(Stored items)
● ● ● ● ● ● ●

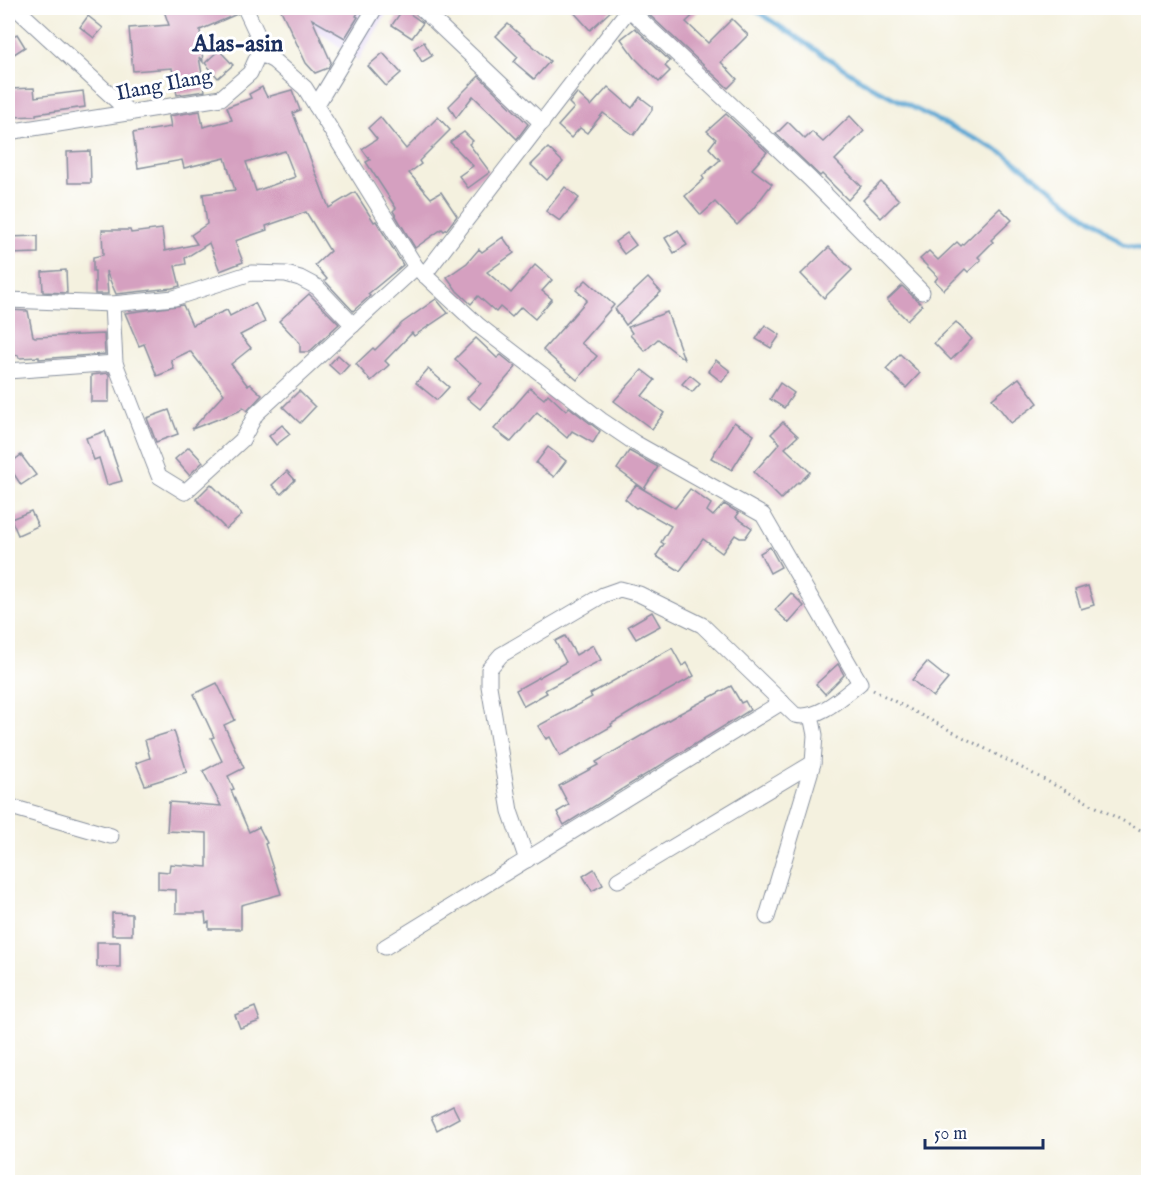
<svg xmlns="http://www.w3.org/2000/svg" width="1156" height="1190" font-family="'IM FELL English',serif">
	<style>
		.built { fill: #e1d4f4 }
		.lines { fill: none; stroke-linecap: round; stroke-linejoin: round }
		.stream { stroke: #5aa6d3; stroke-width: 4.5 }
		.building { fill: #d5a0c0; fill-rule: evenodd }
		.minor-casing { stroke: #88909e; stroke-width: 17 }
		.path { stroke: #88909e; stroke-width: 3; stroke-dasharray: 1.5 4.5; stroke-linecap: butt }
		.minor { stroke: #fff; stroke-width: 15 }
		.labels { text-anchor: middle; stroke-width: 6; stroke-linejoin: round; paint-order: stroke }
		.street-label { font-size: 21px; fill: #1b2f5e; stroke: #fff }
		.quarter-label { font-size: 24px; font-weight: bold; fill: #1b2f5e; stroke: #fff }
	</style>
	<rect width="100%" height="100%" fill="#fff"/>
	<filter id="ink" filterUnits="userSpaceOnUse"><feTurbulence type="fractalNoise" baseFrequency=".0167" numOctaves="2"/><feDisplacementMap in="SourceGraphic" scale="12" xChannelSelector="R" yChannelSelector="G"/><feConvolveMatrix kernelMatrix="1 2 1 2 8 2 1 2 1" color-interpolation-filters="sRGB"/></filter>
	<filter id="wash" filterUnits="userSpaceOnUse"><feTurbulence type="fractalNoise" baseFrequency=".008" numOctaves="4" result="noise"/><feDisplacementMap in="SourceGraphic" scale="24" xChannelSelector="R" yChannelSelector="G"/><feGaussianBlur stdDeviation="1.35" result="paint"/><feColorMatrix in="noise" values="0 0 0 0 0 0 0 0 0 0 0 0 0 0 0 0 0 1.4 0 .05"/><feComposite in="paint" operator="in"/></filter>
	<g filter="url(#wash)">
		<rect width="100%" height="100%" fill="#f4f1df"/>
		<path class="built" d="M285,8H390L358,60Z"/>
		<g class="lines">
			<path class="stream" d="M752,8L872,87L1005,154L1124,245L1148,251"/>
		</g>
		<g id="blocks">
			<g class="building">
				<path d="M163,8H235L237,14L200,30L203,62L199,57L205,91L177,95L172,68L133,71L129,28L169,25Z"/>
				<path d="M280,8H361L356,16L358,17L345,38L312,19L331,62L328,68L315,73L306,63Z"/>
				<path d="M570,8H614L590,30Z"/>
				<path d="M642,8H701L686,22L708,43L732,19L748,35L721,62L737,79L728,88Z"/>
				<path d="M403,9L423,23L412,38L392,25Z"/>
				<path d="M88,16L103,28L94,38L80,27Z"/>
				<path d="M508,24L550,61L534,79L514,62L518,57L496,36Z"/>
				<path d="M635,28L670,61L665,66L670,71L659,82L635,58L621,39Z"/>
				<path d="M17,34L25,47L8,58V39Z"/>
				<path d="M424,42L432,56L422,62L414,48Z"/>
				<path d="M219,50L233,65L218,78L205,63Z"/>
				<path d="M383,53L401,73L386,86L368,66Z"/>
				<path d="M479,76L528,124L517,139L473,96L456,118L449,106Z"/>
				<path d="M262,87L267,97L292,90L300,110L293,113L329,208L355,192L374,222L376,221L403,265L368,294L370,296L353,311L325,281L327,279L315,265L330,251L306,212L266,226L267,230L235,241L243,262L220,271L209,243L185,258L186,264L175,266L180,286L172,288L116,294L106,271L108,294H95V271H93V257L103,255L102,230H130L131,233L162,229L165,251L197,244L191,235L207,224L203,194L235,190L225,158L184,168L182,160L138,168L133,133L171,127L169,116L200,111L203,127L232,120L227,107L251,98L249,94ZM285,151L295,177L256,191L246,162Z"/>
				<path d="M608,87L632,108L640,97L652,106V110L634,135L603,113L587,133L580,128L571,138L558,126L574,108L569,103L577,93L591,106Z"/>
				<path d="M34,88L35,97L83,91L85,107L36,114V116L11,117L9,89Z"/>
				<path d="M726,114L767,152L752,169L772,184L753,209L737,225L715,202L701,215L685,196L704,179L702,176L720,160L709,148L716,139L707,131Z"/>
				<path d="M850,116L864,131L835,160L861,186L848,200L822,174L820,176L776,134L788,122L805,139L812,132L823,142Z"/>
				<path d="M380,117L406,149L438,117L450,130L419,161L421,164L409,173L431,198L441,192L457,216L447,229L444,231L442,229L415,248L393,211L396,208L366,162L370,160L362,149L377,139L368,128Z"/>
				<path d="M464,132L473,141L469,144L490,172L468,188L459,176L473,166L450,142Z"/>
				<path d="M548,148L563,162L547,180L531,165Z"/>
				<path d="M90,151L91,183H68L67,152Z"/>
				<path d="M881,182L899,200L881,218L863,200Z"/>
				<path d="M565,187L579,198L560,221L546,211Z"/>
				<path d="M1000,208L1012,220L991,240L993,242L978,257L981,260L968,272L965,269L944,290L935,281L938,277L920,259L929,251L938,260L957,242L961,246Z"/>
				<path d="M678,230L687,245L674,253L665,238Z"/>
				<path d="M627,233L636,245L624,254L615,242Z"/>
				<path d="M38,236V253L8,254V237Z"/>
				<path d="M503,237L514,253L487,272L511,293L535,265L552,280L542,291L552,299L535,319L521,307L512,317L500,307L496,312L478,296L471,304L457,291L447,277L467,263L479,249L482,252Z"/>
				<path d="M829,247L852,270L824,298L801,274Z"/>
				<path d="M66,270L67,293L43,292L42,272Z"/>
				<path d="M648,278L661,292L626,325L615,309Z"/>
				<path d="M586,280L614,305L581,343L597,356L577,380L543,350L587,300L576,290Z"/>
				<path d="M902,286L922,305L907,320L887,300Z"/>
				<path d="M309,294L339,324L309,352H300V343L279,321Z"/>
				<path d="M436,299L448,313L414,336L412,333L385,361L389,365L371,381L356,364L373,348L375,350L402,323Z"/>
				<path d="M255,303L265,322L240,335L251,348L231,364L248,386L250,384L262,395L247,411L243,407L239,411L192,429L224,394L190,351L171,360L174,369L157,376L144,344L139,346L125,313L183,305L192,325L227,310L230,316Z"/>
				<path d="M8,310L28,311L33,336L35,337L104,334L105,354L39,359V357L19,358L18,355L8,356Z"/>
				<path d="M667,312L684,359L658,339L645,351L630,335L632,333L628,327Z"/>
				<path d="M956,322L972,339L951,360L934,343Z"/>
				<path d="M765,325L780,335L771,348L756,339Z"/>
				<path d="M476,338L497,358L501,355L516,367L480,409L467,398L481,383L455,359Z"/>
				<path d="M900,354L920,373L906,388L886,369Z"/>
				<path d="M338,355L349,365L340,375L329,365Z"/>
				<path d="M716,360L730,371L722,382L708,371Z"/>
				<path d="M428,369L449,387L437,400L416,383Z"/>
				<path d="M642,370L655,380L642,396L664,413L652,429L614,401Z"/>
				<path d="M109,373V402H91V375Z"/>
				<path d="M690,375L700,383L692,392L682,384Z"/>
				<path d="M1019,378L1038,403L1011,423L992,399Z"/>
				<path d="M780,383L794,393L784,408L770,399Z"/>
				<path d="M530,388L544,399L548,394L566,411L569,407L600,431L593,443L572,431L567,438L537,412L511,442L494,429Z"/>
				<path d="M299,391L315,407L300,423L283,407Z"/>
				<path d="M169,410L178,434L156,442L147,418Z"/>
				<path d="M734,422L754,435L732,470L711,458Z"/>
				<path d="M783,422L798,436L785,448L810,472L799,483L798,482L781,499L754,472L780,443L771,434Z"/>
				<path d="M282,425L290,434L276,445L269,436Z"/>
				<path d="M105,431L122,481L107,485L99,458L94,460L86,438Z"/>
				<path d="M189,447L203,462L189,475L175,459Z"/>
				<path d="M548,447L566,461L554,477L536,463Z"/>
				<path d="M629,451L658,467L644,489L617,469Z"/>
				<path d="M21,455L36,475L21,485L8,465Z"/>
				<path d="M287,471L295,480L281,494L272,485Z"/>
				<path d="M211,484L242,515L226,529L196,499Z"/>
				<path d="M636,485L675,508L690,489L711,504L707,511L713,516L724,504L739,513L736,517L752,528L745,538H740L735,535L722,553L703,539L680,571L656,556L664,544L661,542L671,526L638,507L636,508L625,499Z"/>
				<path d="M31,511L38,526L18,535L11,519Z"/>
				<path d="M770,547L781,567L770,573L760,553Z"/>
				<path d="M1088,586L1094,605L1081,609L1075,590Z"/>
				<path d="M791,593L804,606L789,623L775,610Z"/>
				<path d="M652,612L660,626L636,639L628,626Z"/>
				<path d="M565,636L576,655L593,645L601,660L545,690L547,693L524,706L516,690L566,662L555,641Z"/>
				<path d="M672,648L682,666L687,663L694,676L641,706L611,724L612,726L560,756L550,737L546,739L538,726L592,697L590,694Z"/>
				<path d="M927,662L948,679L933,697L912,680Z"/>
				<path d="M838,664L844,675L825,694L816,684Z"/>
				<path d="M217,683L235,720L224,725L244,768L228,776L234,789L231,790L249,832L259,827L267,843L265,844L281,894L241,905V929H209V922L206,923L205,913H176V890L158,889V871L169,872L170,864L207,867V833L167,831L169,802L221,806L203,771L222,761L211,738L214,737L194,694Z"/>
				<path d="M731,686L741,703L745,701L750,710L564,825L557,812L569,805L559,786L598,765L596,762L677,715Z"/>
				<path d="M174,731L187,772L145,785L136,763L150,758L145,740Z"/>
				<path d="M594,869L603,885L592,891L583,876Z"/>
				<path d="M112,913L132,914V935H112Z"/>
				<rect x="97" y="942" width="23" height="25"/>
				<path d="M255,1007L260,1021L240,1028L235,1015Z"/>
				<path d="M453,1106L459,1118L437,1130L431,1117Z"/>
			</g>
		</g>
	</g>
	<g filter="url(#ink)">
		<use href="#blocks" fill-opacity="0" stroke="#88909e" stroke-width="1.5"/>
		<g class="lines">
			<defs>
				<g id="minor">
					<path d="M16,8L130,113"/>
					<path d="M421,8L542,123"/>
					<path d="M628,8L810,179L922,292"/>
					<path d="M259,53L274,61L305,88L416,267L478,325L601,420L635,443L763,515L860,683C843,696 818,721 795,715L702,625L639,594L620,589L603,595L501,655L489,669V686L510,811L527,860"/>
					<path d="M316,106L375,8"/>
					<path d="M8,132L221,98L250,73L259,53V38L245,8"/>
					<path d="M424,275L629,9"/>
					<path d="M8,300L112,304L115,363L159,476L185,492L242,440L256,414L416,267"/>
					<path d="M112,304L174,298L251,273L286,274L300,278L317,287L353,325"/>
					<path d="M8,371L115,363"/>
					<path d="M8,806L111,836"/>
					<path d="M618,880L813,763"/>
					<path d="M767,917L813,763L815,735L811,715"/>
					<path d="M385,947L782,702"/>
				</g>
			</defs>
			<use href="#minor" class="minor-casing"/>
			<path class="path" d="M873,690L1148,834"/>
			<use href="#minor" class="minor"/>
		</g>
	</g>
	<g class="labels">
		<g class="street-label">
			<text transform="translate(164 84) rotate(-11)" y="7">Ilang Ilang</text>
		</g>
		<g class="quarter-label">
			<text x="238" y="51">Alas-asin</text>
		</g>
	</g>
	<rect width="1156" height="1190" fill="none" stroke="#fff" stroke-width="30"/>
	<path d="M925 1139v9h118v-9" fill="none" stroke="#1b2f5e" stroke-width="3"/>
	<text x="934" y="1139" font-size="18" fill="#1b2f5e" stroke="#ffffff" stroke-width="4.5" paint-order="stroke">50 m</text>
</svg>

● ● ● ● ● ● ●

_Prompt_
Go through the lines above and tally those with the string "height". The total is all that is needed.

_Answer to the exercise_
5